De inspiração à frustração: como Rory mudou a forma como eu enxergo Gilmore Girls
Quando o sonho de perfeição cobra um preço e por que minha série de conforto ganhou um tom melancólico
Para muitas de nós, Gilmore Girls foi muito mais do que uma série. Eu mesma passei parte da adolescência acompanhando Rory e Lorelai, torcendo por cada conquista e me emocionando com cada desentendimento. Stars Hollow era quase uma segunda casa. E Rory… a minha inspiração. Sempre fui a aluna estudiosa, a engajada, a que sonhava com um futuro brilhante e me via refletida nela.
Os anos passaram e, principalmente depois do especial de 2016 (Gilmore Girls: Um Ano para Recordar), minha visão mudou. Rory deixou de ser inspiração e começou a me trazer uma melancolia. Me peguei pensando sobre o peso da perfeição colocado sobre ela desde o início e sobre como isso acabou cobrando um preço. Me vi questionando “o que deu errado para Rory?” e, junto, repensando o que chamamos de “sucesso”, especialmente para nós, millennials.
Sim, Rory não precisava de um diploma de Harvard ou Yale, de um Pulitzer, de uma carreira meteórica ou de qualquer outro indicador clássico de “sucesso” se ela estivesse feliz. Mas essa não era a realidade: ela não só não tinha alcançado nada do seu ideal como também não parecia feliz. Talvez a mensagem sempre esteve ali, sussurrada: o mundo real não recompensa apenas o “ser perfeita”; às vezes, a vida é mais complexa do que as nossas expectativas — e isso dói.

Na adolescência, as fases rebeldes faziam sentido como parte do amadurecimento. O que me abalou no revival foi perceber que, anos depois, Rory ainda estava presa no mesmo lugar. Em vez de evolução, havia estagnação. Foi ali que Gilmore Girls deixou de ser apenas uma série de conforto e ganhou, para mim, um tom melancólico. Não porque eu tenha “desgostado” da personagem, mas porque passei a enxergar o quanto é cruel carregar, por tanto tempo, a obrigação de ser exemplar e o quanto isso nos esvazia por dentro.
Essa reflexão mudou a minha relação com a série. Continuo amando o humor afiado, a cumplicidade mãe e filha, as referências, o aconchego de Stars Hollow. Mas, agora, também enxergo a Rory como um espelho das nossas contradições: o medo de decepcionar, a dificuldade de redefinir sonho e propósito, a armadilha de medir valor apenas por resultados visíveis. Talvez a pergunta nunca tenha sido “onde ela falhou?”, e sim “por que exigimos que ela nunca falhasse?”.

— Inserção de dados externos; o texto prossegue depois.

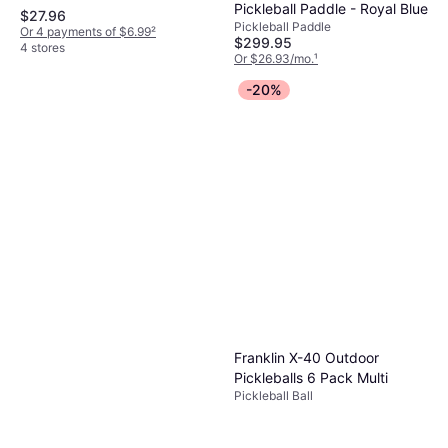
Pickleball Paddle - Royal Blue
$27.96
Pickleball Paddle
Or 4 payments of $6.99
²
$299.95
4 stores
Or $26.93/mo.
¹
6 stores
-20%
Franklin X-40 Outdoor
Pickleballs 6 Pack Multi
Pickleball Ball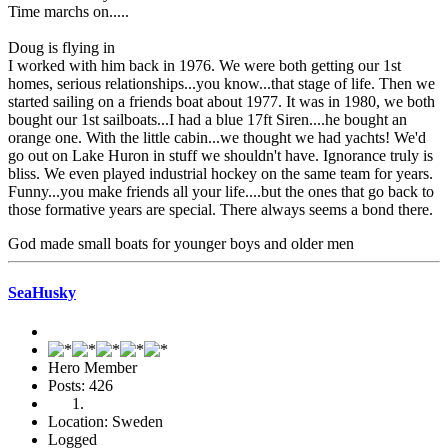
Time marchs on.....
Doug is flying in
I worked with him back in 1976. We were both getting our 1st
homes, serious relationships...you know...that stage of life. Then we
started sailing on a friends boat about 1977. It was in 1980, we both
bought our 1st sailboats...I had a blue 17ft Siren....he bought an
orange one. With the little cabin...we thought we had yachts! We'd
go out on Lake Huron in stuff we shouldn't have. Ignorance truly is
bliss. We even played industrial hockey on the same team for years.
Funny...you make friends all your life....but the ones that go back to
those formative years are special. There always seems a bond there.
God made small boats for younger boys and older men
SeaHusky
Hero Member
Posts: 426
Location: Sweden
Logged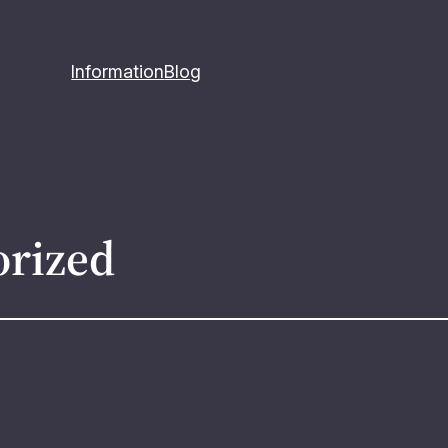
Information
Blog
orized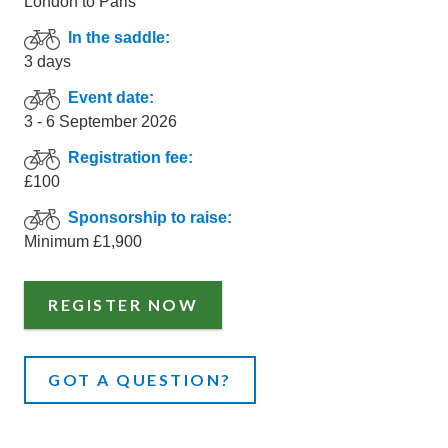
London to Paris
In the saddle:
3 days
Event date:
3 - 6 September 2026
Registration fee:
£100
Sponsorship to raise:
Minimum £1,900
REGISTER NOW
GOT A QUESTION?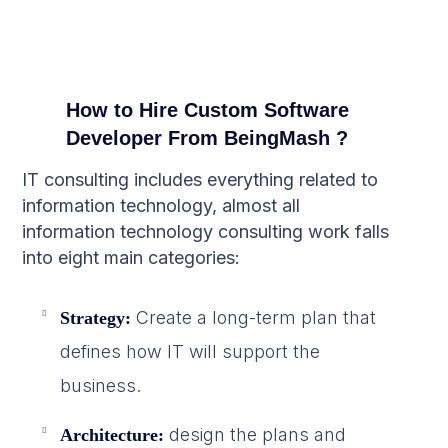
How to Hire Custom Software
Developer From BeingMash ?
IT consulting includes everything related to
information technology, almost all
information technology consulting work falls
into eight main categories:
Create a long-term plan that
Strategy:
defines how IT will support the
business.
design the plans and
Architecture: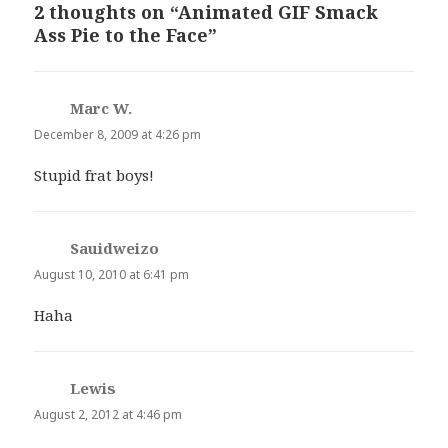
2 thoughts on “Animated GIF Smack
Ass Pie to the Face”
Marc W.
says:
December 8, 2009 at 4:26 pm
Stupid frat boys!
Sauidweizo
says:
August 10, 2010 at 6:41 pm
Haha
Lewis
says:
August 2, 2012 at 4:46 pm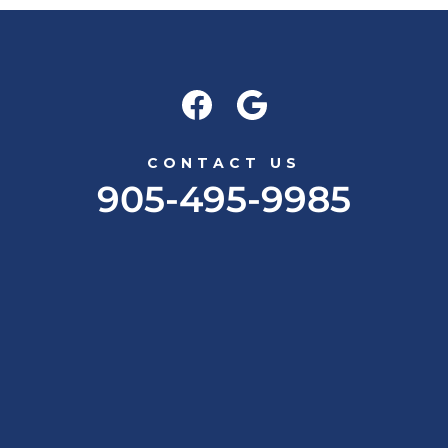
CONTACT US
905-495-9985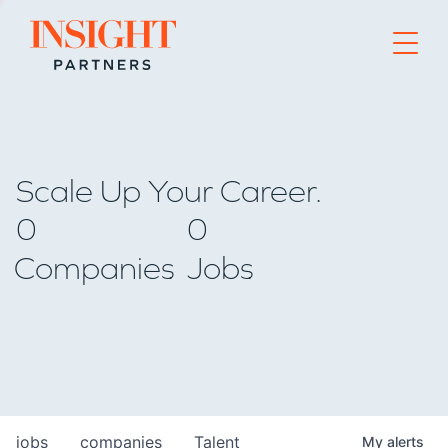
Go to home page
Scale Up Your Career.
0
0
Companies
Jobs
jobs
companies
Talent
My
alerts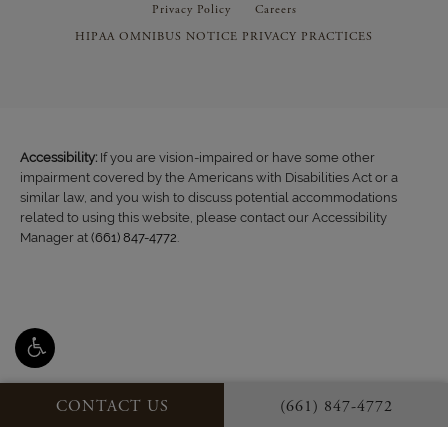
Privacy Policy
Careers
HIPAA OMNIBUS NOTICE PRIVACY PRACTICES
Accessibility:
If you are vision-impaired or have some other
impairment covered by the Americans with Disabilities Act or a
similar law, and you wish to discuss potential accommodations
related to using this website, please contact our Accessibility
Manager at
(661) 847-4772
.
CONTACT US
(661) 847-4772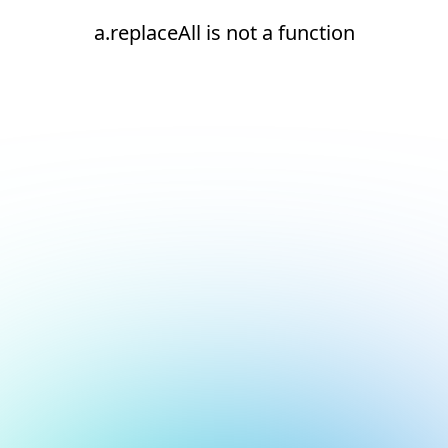
a.replaceAll is not a function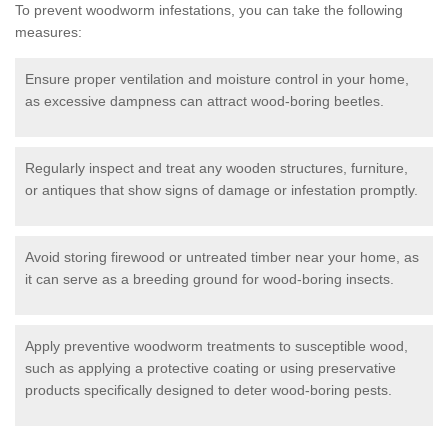
To prevent woodworm infestations, you can take the following
measures:
Ensure proper ventilation and moisture control in your home,
as excessive dampness can attract wood-boring beetles.
Regularly inspect and treat any wooden structures, furniture,
or antiques that show signs of damage or infestation promptly.
Avoid storing firewood or untreated timber near your home, as
it can serve as a breeding ground for wood-boring insects.
Apply preventive woodworm treatments to susceptible wood,
such as applying a protective coating or using preservative
products specifically designed to deter wood-boring pests.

E, se você também tem essa história com Gilmore Girls, prepare o coração: a série vai ganhar um documentário especial pelos 25 anos. Segundo o The Hollywood Reporter, o projeto — intitulado Searching for Stars Hollow(“Procurando por Stars Hollow”, em tradução livre) — já está em produção e deve reunir entrevistas inéditas, bastidores e depoimentos, além de olhar para o impacto cultural da série ao longo de duas décadas e meia. Mal posso esperar para revisitar esse universo com a maturidade de agora e, quem sabe, encontrar novas respostas para as perguntas que Rory nos deixou.
Todas as temporadas de Gilmore Girls e o especial de 2016 estão disponíveis no catálogo da Netflix.